図35に各ディスクの半径座標に対する接触面圧及び平均されたコンプライアンスの結果を示す。半径座標がディスクの外径(146mm)に近づくほどディスクの振幅が大きくなることが分かった。また、椀型のディスクを重ね、それをボルトで締結することにより、ディスクの外径近傍に接触面圧が作用されることも分かった。これらの結果より、組み付けにより振動時のディスクの振幅が大きい場所に接触面圧が作用され、それにより摩擦力のする仕事量が増え、ディスクC0.4の減衰比が大きくなったと考えられる。
【0074】
(制動試験結果)
制動試験時にディスクに与えた一枚ディスクの直径262mm位置での摺動部の熱履歴と直径140mm位置での摺動部よりも内側の内周部での熱履歴を
図36に示す。図より、摺動部の温度が約530℃まで上昇し、摺動部と内周部で測定温度に360度差が生じることが分かった。このコイルとパッドの両方を使用することにより得られたこの摺動部の温度は二輪車の急制動試験に相当する温度であることが知られている。次に、制動試験により得られた各ディスクの厚み方向の振れの振幅を
図37に示す。ただし、ここでの振幅はディスクが一周する間の振れの振幅の大きさを表している。単層ディスクに関しては外周の温度が500℃を超え、内周部の温度との温度差が360℃まで達しても、振れの大きさはほとんど変化しなかったことに対して、積層ディスクに関しては、摺動部の温度が130℃以上、温度差が100℃になると、指数関数的に振れが大きくなることが分かった。この理由として、ディスクが熱変形すると、ディスクとパッドの当たり方が均一でなくなり、当たりの強い部分だけで摩擦を負担するようになる。このことにより局部的なディスクの温度上昇が発生してしまい、ある温度を境に急激に振れが大きくなると考えられる。積層ディスクのみ振れが顕著に大きくなった理由として、ディスクの内周にボルトを締結させているため、ディスクの外周部で二枚が拘束されていないことや、厚みを低減させたために曲げ剛性が一枚構造のディスクと比べて小さくなったからであると考えられる。一般にディスクの側面の振れが0.05mmを超えると、制動トルク変動が大きくなりブレーキの効きにむらが生じると言われており、安全性の面からそれ以内に必ず抑える必要がある。よって、実用上を想定した積層ディスクの開発が望まれる。
【0075】
(実用上での使用を想定した積層ディスクの鳴き音圧の低減)
前記問題を解決するために、
図6に示すような積層構造のディスクMDを制作した。ディスクの締結方式は内周締結方式であるため、積層構造のディスクでは外周近傍の熱変形が抑えられないと考えた。そこで、摺動面を覆わない直径の薄い円板を用意し、それを単層ディスクに重ね、ボルトで締結した。また、積層ディスクの減衰比を向上させるために、この円板を椀型に曲げた。このディスクの効果の確認をするために、各試験を行った。制動試験により得られたディスクMDの振れの大きさはディスクS同様の0.05mm程度であり、実用上で使用できる範囲にあった。また、
図38にディスクS及びディスクMDのハンマリング試験により得られた減衰比の結果と鳴き試験により得られた鳴き音圧との比較を示す。また、比較のため、ディスクMDにおける椀型に曲げた円板に代えて、同じ大きさの平坦な円板を重ね合わせたディスクMDFを制作した。

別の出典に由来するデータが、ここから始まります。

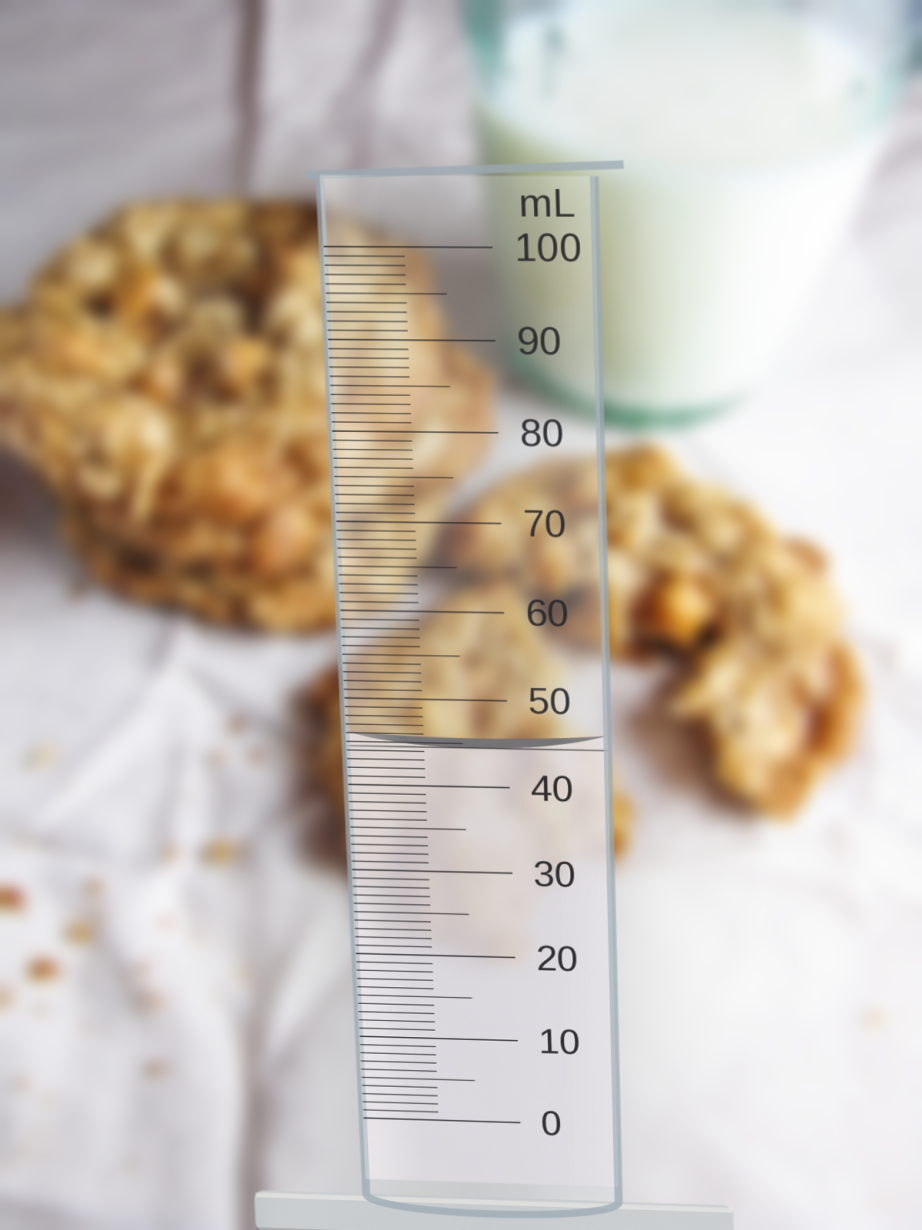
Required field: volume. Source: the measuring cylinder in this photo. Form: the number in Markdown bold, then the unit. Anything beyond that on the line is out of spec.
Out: **44.5** mL
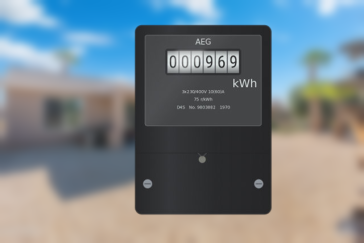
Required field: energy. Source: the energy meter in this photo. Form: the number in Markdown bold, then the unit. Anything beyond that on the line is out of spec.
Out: **969** kWh
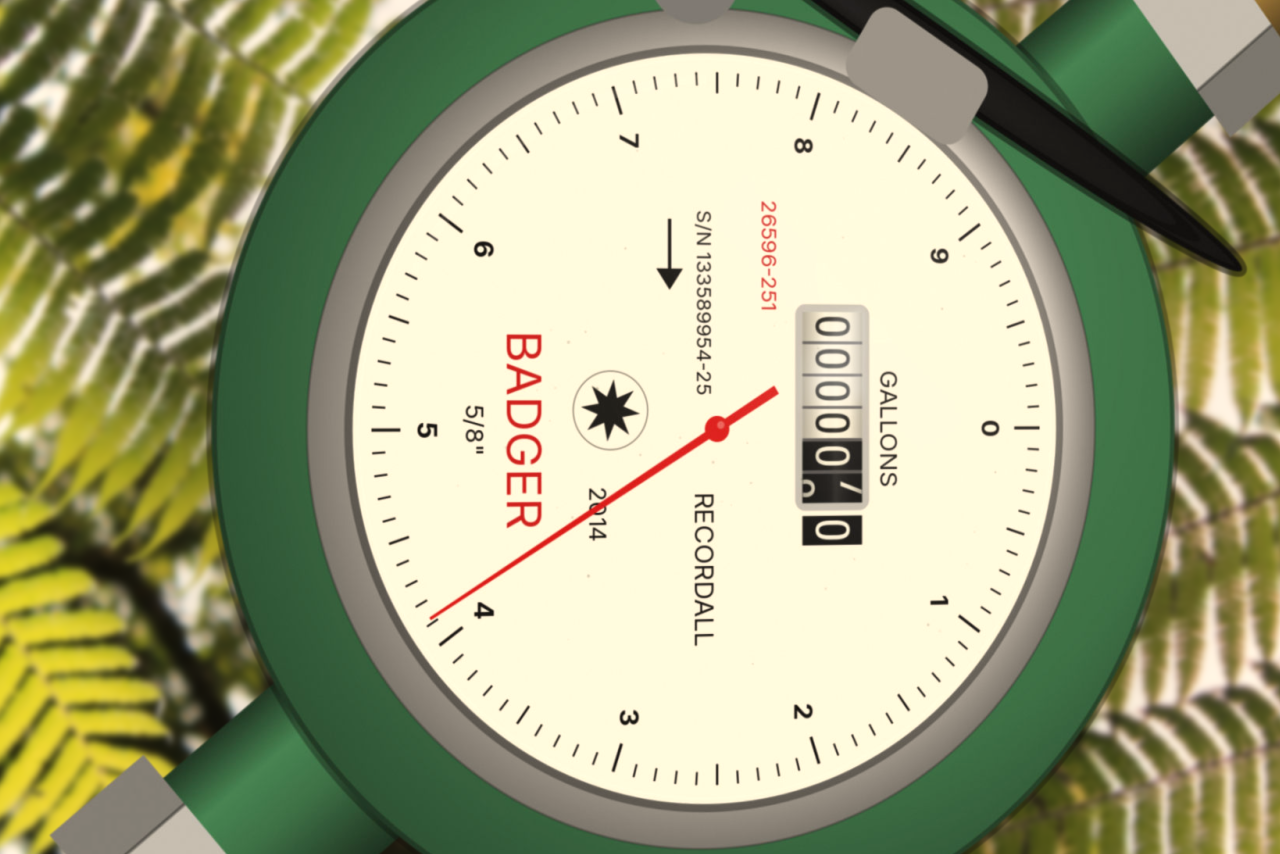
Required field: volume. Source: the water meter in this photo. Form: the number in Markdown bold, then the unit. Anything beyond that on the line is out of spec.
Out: **74.1** gal
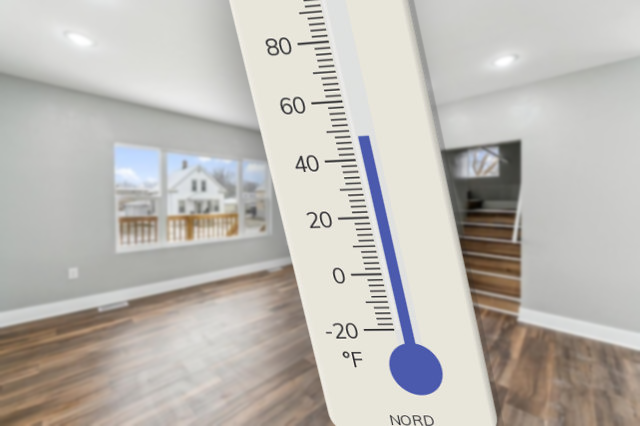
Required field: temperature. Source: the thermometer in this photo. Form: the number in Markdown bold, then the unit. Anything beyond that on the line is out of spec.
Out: **48** °F
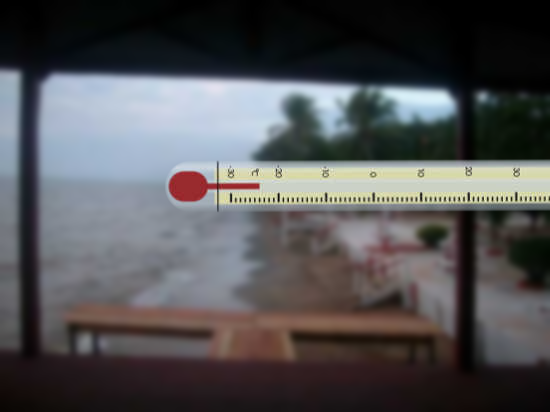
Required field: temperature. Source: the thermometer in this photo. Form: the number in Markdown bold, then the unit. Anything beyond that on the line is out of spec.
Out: **-24** °C
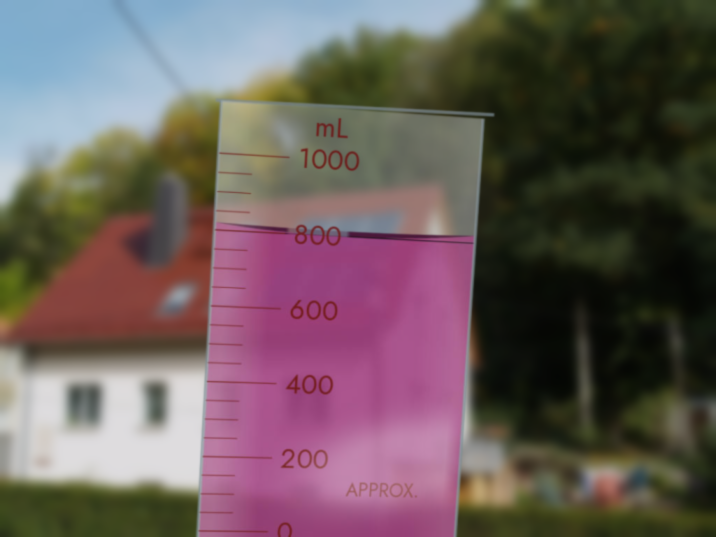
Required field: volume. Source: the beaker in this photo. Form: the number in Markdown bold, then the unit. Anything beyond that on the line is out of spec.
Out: **800** mL
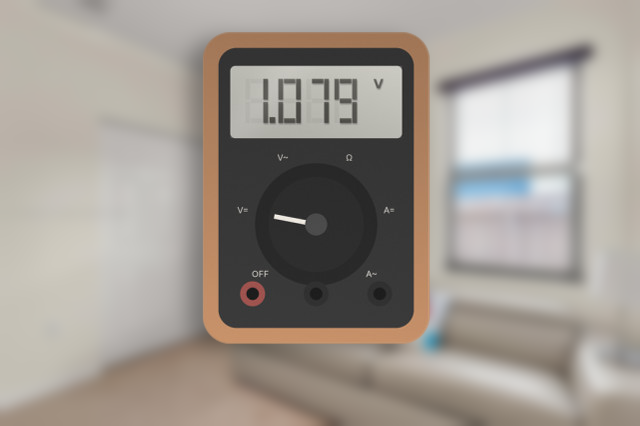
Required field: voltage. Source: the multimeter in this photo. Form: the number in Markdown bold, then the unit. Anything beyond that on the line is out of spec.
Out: **1.079** V
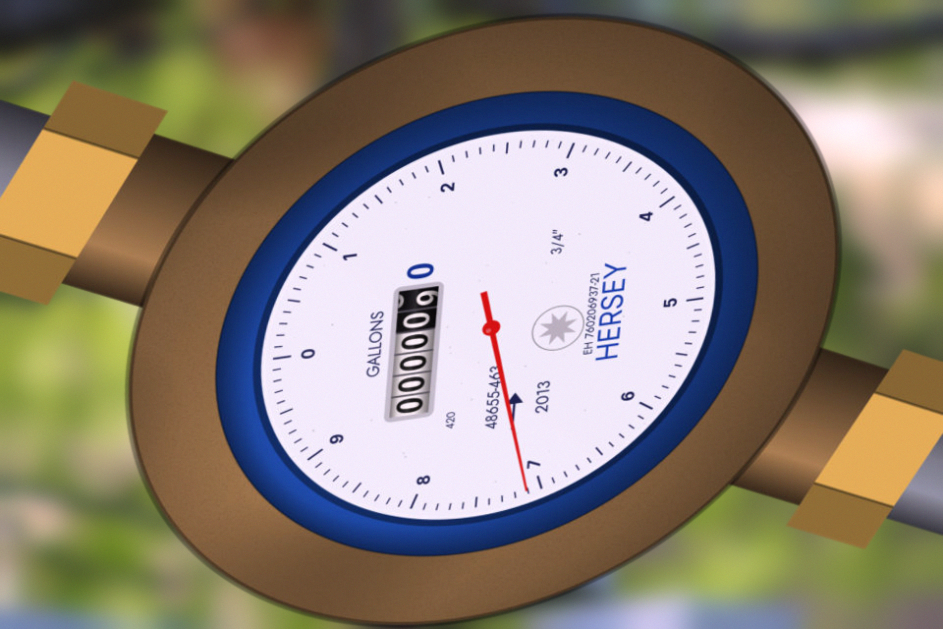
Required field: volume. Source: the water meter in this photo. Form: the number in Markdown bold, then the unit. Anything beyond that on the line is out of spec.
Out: **87.1** gal
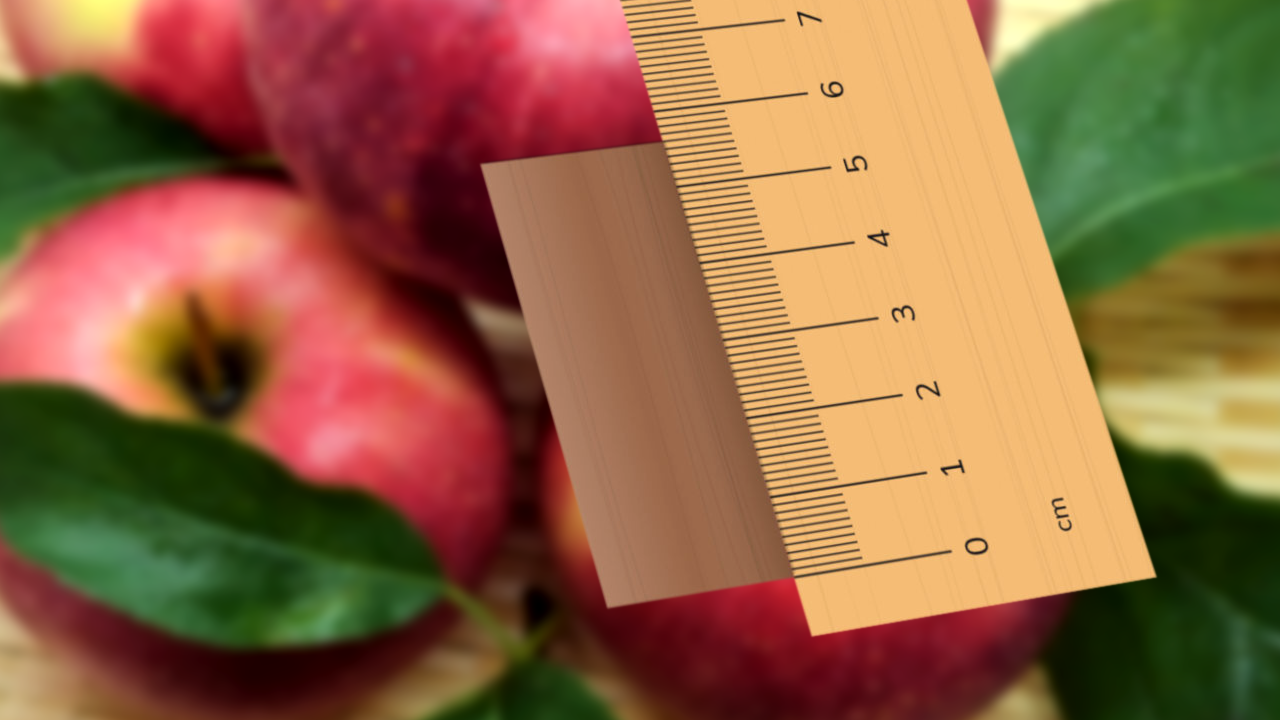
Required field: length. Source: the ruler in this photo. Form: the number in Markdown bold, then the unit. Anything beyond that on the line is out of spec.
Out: **5.6** cm
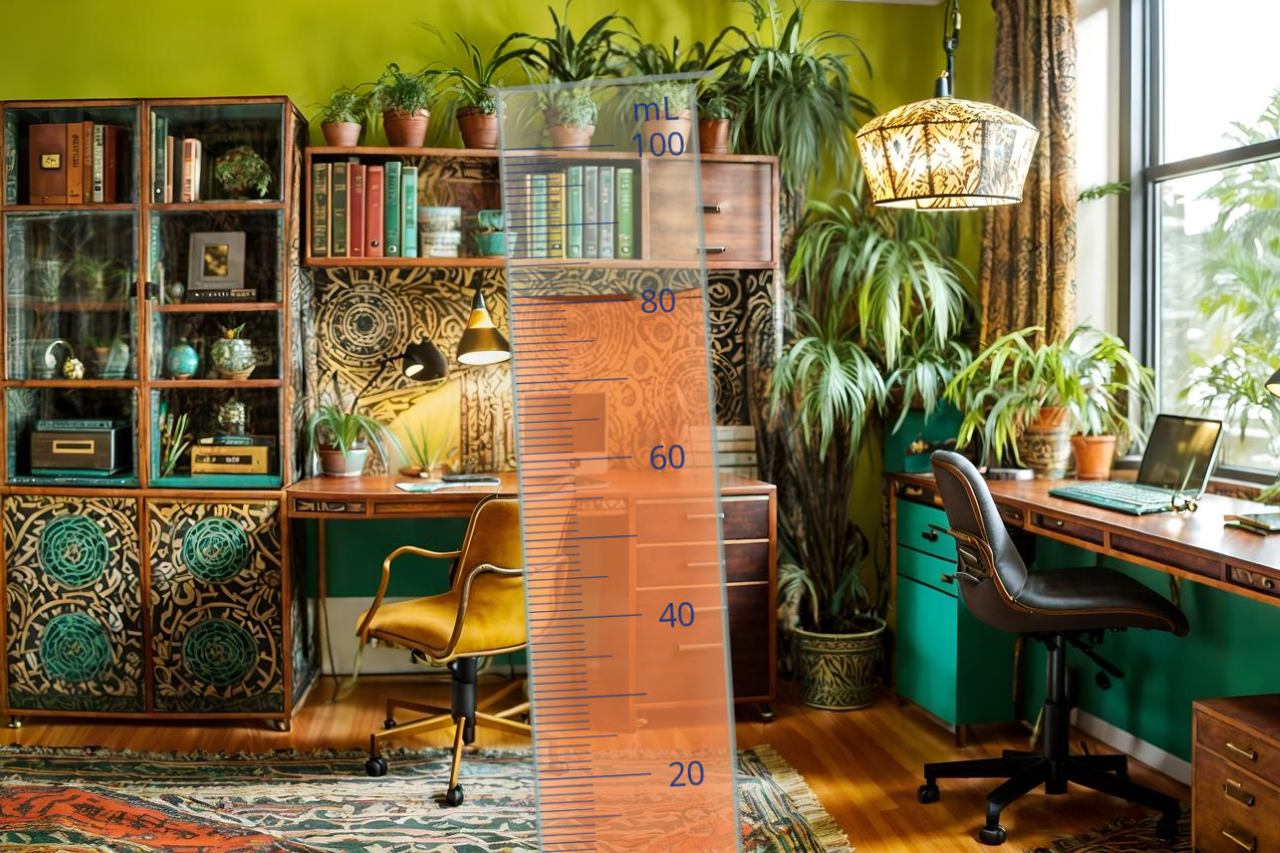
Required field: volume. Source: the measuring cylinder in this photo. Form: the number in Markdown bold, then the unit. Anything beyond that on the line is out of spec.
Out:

図39に、ディスクMD、MDF、Sの周波数と減衰率の関係を示す。
【0076】
これらの結果より、摺動面を覆わない直径の椀型の薄い円板を従来の厚みの単層ディスクに重ねた積層ディスクは、摺動部の温度上昇によって生じるディスクの側面の振れが小さく、高い減衰比を持ち、鳴き音圧に有効な構造であることが分かった。
【0077】
以上のことから、次のことが明確になった。
1.一枚の円板から構成される単層ディスク(ディスクS)及びそれぞれ同形状の二枚の円板から成る積層ディスク(ディスクD3.00)の鳴きの周波数は幅広く存在し、ディスクD3.00の鳴き音圧レベルはディスクSと比較して、全体的に低減していることが確認できた。また、それぞれ厚みの異なる二枚の円板から成る積層ディスク(ディスクD3.75)及び椀型の0.4mmの高さの円板から成る積層ディスク(ディスクC0.4)に関しては鳴きが発生しなかった。
【0078】
2.ディスクS及びディスクD3.00の各固有振動数におけるゲインの平均値はそれぞれ43.4dB、42.7dBとなり、またディスクD3.00の減衰比は一枚のディスクSのそれと比べて大きくなった。
【0079】
3.ディスクD3.00においては20kHzまで明確な共振点が確認できたことに対して、ディスクD3.75に関しては4kHzから20kHzまで明確な共振が存在しなくなることが確認できた。
【0080】
4.ディスクD3.75の表裏面のゲイン及び位相が異なることから、二枚が互いに大きく衝突し合って振動していることと言え、その衝突振動により減衰比が大きくなり、ディスクD3.75の高周波数の範囲で明確な共振点が存在しなくなったと考えられる。
【0081】
5.組み付けにより振動時のディスクの振幅が大きい場所に接触面圧が作用され、それにより摩擦力のする仕事量が増え、ディスクC0.4の減衰比が大きくなったと考えられる。
【0082】
6.単層ディスクに関しては温度が外周の温度が500℃を超え、内周の温度との温度差が360℃まで達しても、振れの大きさはほとんど変化しなかったことに対して、積層ディスクに関しては、摺動面の温度が130℃以上、温度差が100℃になると、指数関数的に振れが大きくなることが分かった。
【0083】
7.摺動面を覆わない直径の椀型の薄い円板を従来の厚みの単層ディスクに重ねた積層ディスクは、摺動部の温度上昇によって生じるディスクの側面の振れが小さく、高い減衰比を持ち、鳴き音圧に有効な構造であった。